What the task asks:
Type out all the records again exactly.

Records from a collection
○ ○ ○ ○ ○ ○ ○
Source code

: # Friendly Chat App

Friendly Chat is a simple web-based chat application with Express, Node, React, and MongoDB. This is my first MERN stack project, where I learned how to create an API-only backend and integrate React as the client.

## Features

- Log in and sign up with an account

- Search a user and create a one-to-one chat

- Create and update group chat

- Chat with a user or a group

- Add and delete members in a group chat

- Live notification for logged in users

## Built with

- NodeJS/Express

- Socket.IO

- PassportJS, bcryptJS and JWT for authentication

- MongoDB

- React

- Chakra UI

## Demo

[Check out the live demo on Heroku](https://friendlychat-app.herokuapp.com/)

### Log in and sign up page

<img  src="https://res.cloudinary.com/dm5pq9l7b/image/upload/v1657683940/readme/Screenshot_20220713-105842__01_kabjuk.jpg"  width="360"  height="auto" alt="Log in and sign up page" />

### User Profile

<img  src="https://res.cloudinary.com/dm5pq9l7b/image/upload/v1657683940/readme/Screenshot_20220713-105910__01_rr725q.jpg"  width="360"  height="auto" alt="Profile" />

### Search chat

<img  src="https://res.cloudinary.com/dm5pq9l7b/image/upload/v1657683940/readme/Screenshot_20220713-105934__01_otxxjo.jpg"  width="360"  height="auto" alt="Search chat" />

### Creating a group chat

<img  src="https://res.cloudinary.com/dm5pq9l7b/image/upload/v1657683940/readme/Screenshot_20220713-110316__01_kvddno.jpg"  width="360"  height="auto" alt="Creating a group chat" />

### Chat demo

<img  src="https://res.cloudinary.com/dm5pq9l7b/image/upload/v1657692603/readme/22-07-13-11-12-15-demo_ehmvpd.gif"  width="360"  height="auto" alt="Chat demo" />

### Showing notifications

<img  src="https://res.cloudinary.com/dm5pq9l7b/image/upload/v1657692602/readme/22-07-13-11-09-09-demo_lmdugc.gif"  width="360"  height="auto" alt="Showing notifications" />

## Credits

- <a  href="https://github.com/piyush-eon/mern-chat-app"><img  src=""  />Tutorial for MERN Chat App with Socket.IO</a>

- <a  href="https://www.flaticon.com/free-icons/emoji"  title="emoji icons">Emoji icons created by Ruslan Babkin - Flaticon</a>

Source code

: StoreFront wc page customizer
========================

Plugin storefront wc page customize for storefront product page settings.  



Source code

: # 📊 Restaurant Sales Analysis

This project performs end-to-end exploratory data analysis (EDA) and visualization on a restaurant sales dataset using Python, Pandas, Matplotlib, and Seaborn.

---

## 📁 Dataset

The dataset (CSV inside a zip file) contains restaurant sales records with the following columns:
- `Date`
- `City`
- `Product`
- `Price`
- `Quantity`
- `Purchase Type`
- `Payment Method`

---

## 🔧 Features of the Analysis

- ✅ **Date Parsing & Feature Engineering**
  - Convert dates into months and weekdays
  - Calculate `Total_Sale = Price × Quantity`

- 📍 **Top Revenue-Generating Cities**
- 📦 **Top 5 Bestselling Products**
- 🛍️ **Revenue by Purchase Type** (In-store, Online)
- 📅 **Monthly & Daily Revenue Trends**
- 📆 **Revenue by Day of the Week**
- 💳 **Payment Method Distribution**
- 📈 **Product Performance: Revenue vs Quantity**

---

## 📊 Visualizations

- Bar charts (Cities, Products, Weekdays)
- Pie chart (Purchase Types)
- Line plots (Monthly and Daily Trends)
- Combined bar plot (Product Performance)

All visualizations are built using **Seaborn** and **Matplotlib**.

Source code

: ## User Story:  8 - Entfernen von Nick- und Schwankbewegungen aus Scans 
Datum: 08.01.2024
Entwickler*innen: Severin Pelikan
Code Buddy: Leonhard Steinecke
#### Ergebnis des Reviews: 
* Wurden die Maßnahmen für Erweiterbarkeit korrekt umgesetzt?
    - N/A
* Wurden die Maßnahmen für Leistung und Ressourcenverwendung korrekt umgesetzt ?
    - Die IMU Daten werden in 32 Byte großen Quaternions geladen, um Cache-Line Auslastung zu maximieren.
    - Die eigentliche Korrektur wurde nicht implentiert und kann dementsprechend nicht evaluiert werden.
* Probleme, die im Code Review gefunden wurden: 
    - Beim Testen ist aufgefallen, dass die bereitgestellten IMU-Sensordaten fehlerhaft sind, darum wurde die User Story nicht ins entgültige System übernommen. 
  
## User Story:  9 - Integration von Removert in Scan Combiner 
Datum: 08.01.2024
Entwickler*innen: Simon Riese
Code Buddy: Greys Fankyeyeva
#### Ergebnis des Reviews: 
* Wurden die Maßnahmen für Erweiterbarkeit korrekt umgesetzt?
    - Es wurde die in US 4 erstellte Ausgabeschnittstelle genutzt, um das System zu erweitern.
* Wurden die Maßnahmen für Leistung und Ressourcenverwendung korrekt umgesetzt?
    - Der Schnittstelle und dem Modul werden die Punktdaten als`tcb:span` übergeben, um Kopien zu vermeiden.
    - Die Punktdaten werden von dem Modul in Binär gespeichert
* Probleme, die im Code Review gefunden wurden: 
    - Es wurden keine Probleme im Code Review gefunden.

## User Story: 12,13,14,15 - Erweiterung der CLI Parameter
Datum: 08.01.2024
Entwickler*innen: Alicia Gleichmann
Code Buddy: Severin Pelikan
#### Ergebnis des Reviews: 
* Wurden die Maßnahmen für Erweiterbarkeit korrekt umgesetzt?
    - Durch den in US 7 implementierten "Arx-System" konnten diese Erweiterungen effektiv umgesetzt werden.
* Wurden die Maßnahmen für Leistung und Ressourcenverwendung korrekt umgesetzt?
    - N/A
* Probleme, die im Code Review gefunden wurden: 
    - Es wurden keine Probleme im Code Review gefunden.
○ ○ ○ ○ ○ ○ ○
Response:
Source code

: # Friendly Chat App

Friendly Chat is a simple web-based chat application with Express, Node, React, and MongoDB. This is my first MERN stack project, where I learned how to create an API-only backend and integrate React as the client.

## Features

- Log in and sign up with an account

- Search a user and create a one-to-one chat

- Create and update group chat

- Chat with a user or a group

- Add and delete members in a group chat

- Live notification for logged in users

## Built with

- NodeJS/Express

- Socket.IO

- PassportJS, bcryptJS and JWT for authentication

- MongoDB

- React

- Chakra UI

## Demo

[Check out the live demo on Heroku](https://friendlychat-app.herokuapp.com/)

### Log in and sign up page

<img  src="https://res.cloudinary.com/dm5pq9l7b/image/upload/v1657683940/readme/Screenshot_20220713-105842__01_kabjuk.jpg"  width="360"  height="auto" alt="Log in and sign up page" />

### User Profile

<img  src="https://res.cloudinary.com/dm5pq9l7b/image/upload/v1657683940/readme/Screenshot_20220713-105910__01_rr725q.jpg"  width="360"  height="auto" alt="Profile" />

### Search chat

<img  src="https://res.cloudinary.com/dm5pq9l7b/image/upload/v1657683940/readme/Screenshot_20220713-105934__01_otxxjo.jpg"  width="360"  height="auto" alt="Search chat" />

### Creating a group chat

<img  src="https://res.cloudinary.com/dm5pq9l7b/image/upload/v1657683940/readme/Screenshot_20220713-110316__01_kvddno.jpg"  width="360"  height="auto" alt="Creating a group chat" />

### Chat demo

<img  src="https://res.cloudinary.com/dm5pq9l7b/image/upload/v1657692603/readme/22-07-13-11-12-15-demo_ehmvpd.gif"  width="360"  height="auto" alt="Chat demo" />

### Showing notifications

<img  src="https://res.cloudinary.com/dm5pq9l7b/image/upload/v1657692602/readme/22-07-13-11-09-09-demo_lmdugc.gif"  width="360"  height="auto" alt="Showing notifications" />

## Credits

- <a  href="https://github.com/piyush-eon/mern-chat-app"><img  src=""  />Tutorial for MERN Chat App with Socket.IO</a>

- <a  href="https://www.flaticon.com/free-icons/emoji"  title="emoji icons">Emoji icons created by Ruslan Babkin - Flaticon</a>

Source code

: StoreFront wc page customizer
========================

Plugin storefront wc page customize for storefront product page settings.  



Source code

: # 📊 Restaurant Sales Analysis

This project performs end-to-end exploratory data analysis (EDA) and visualization on a restaurant sales dataset using Python, Pandas, Matplotlib, and Seaborn.

---

## 📁 Dataset

The dataset (CSV inside a zip file) contains restaurant sales records with the following columns:
- `Date`
- `City`
- `Product`
- `Price`
- `Quantity`
- `Purchase Type`
- `Payment Method`

---

## 🔧 Features of the Analysis

- ✅ **Date Parsing & Feature Engineering**
  - Convert dates into months and weekdays
  - Calculate `Total_Sale = Price × Quantity`

- 📍 **Top Revenue-Generating Cities**
- 📦 **Top 5 Bestselling Products**
- 🛍️ **Revenue by Purchase Type** (In-store, Online)
- 📅 **Monthly & Daily Revenue Trends**
- 📆 **Revenue by Day of the Week**
- 💳 **Payment Method Distribution**
- 📈 **Product Performance: Revenue vs Quantity**

---

## 📊 Visualizations

- Bar charts (Cities, Products, Weekdays)
- Pie chart (Purchase Types)
- Line plots (Monthly and Daily Trends)
- Combined bar plot (Product Performance)

All visualizations are built using **Seaborn** and **Matplotlib**.

Source code

: ## User Story:  8 - Entfernen von Nick- und Schwankbewegungen aus Scans 
Datum: 08.01.2024
Entwickler*innen: Severin Pelikan
Code Buddy: Leonhard Steinecke
#### Ergebnis des Reviews: 
* Wurden die Maßnahmen für Erweiterbarkeit korrekt umgesetzt?
    - N/A
* Wurden die Maßnahmen für Leistung und Ressourcenverwendung korrekt umgesetzt ?
    - Die IMU Daten werden in 32 Byte großen Quaternions geladen, um Cache-Line Auslastung zu maximieren.
    - Die eigentliche Korrektur wurde nicht implentiert und kann dementsprechend nicht evaluiert werden.
* Probleme, die im Code Review gefunden wurden: 
    - Beim Testen ist aufgefallen, dass die bereitgestellten IMU-Sensordaten fehlerhaft sind, darum wurde die User Story nicht ins entgültige System übernommen. 
  
## User Story:  9 - Integration von Removert in Scan Combiner 
Datum: 08.01.2024
Entwickler*innen: Simon Riese
Code Buddy: Greys Fankyeyeva
#### Ergebnis des Reviews: 
* Wurden die Maßnahmen für Erweiterbarkeit korrekt umgesetzt?
    - Es wurde die in US 4 erstellte Ausgabeschnittstelle genutzt, um das System zu erweitern.
* Wurden die Maßnahmen für Leistung und Ressourcenverwendung korrekt umgesetzt?
    - Der Schnittstelle und dem Modul werden die Punktdaten als`tcb:span` übergeben, um Kopien zu vermeiden.
    - Die Punktdaten werden von dem Modul in Binär gespeichert
* Probleme, die im Code Review gefunden wurden: 
    - Es wurden keine Probleme im Code Review gefunden.

## User Story: 12,13,14,15 - Erweiterung der CLI Parameter
Datum: 08.01.2024
Entwickler*innen: Alicia Gleichmann
Code Buddy: Severin Pelikan
#### Ergebnis des Reviews: 
* Wurden die Maßnahmen für Erweiterbarkeit korrekt umgesetzt?
    - Durch den in US 7 implementierten "Arx-System" konnten diese Erweiterungen effektiv umgesetzt werden.
* Wurden die Maßnahmen für Leistung und Ressourcenverwendung korrekt umgesetzt?
    - N/A
* Probleme, die im Code Review gefunden wurden: 
    - Es wurden keine Probleme im Code Review gefunden.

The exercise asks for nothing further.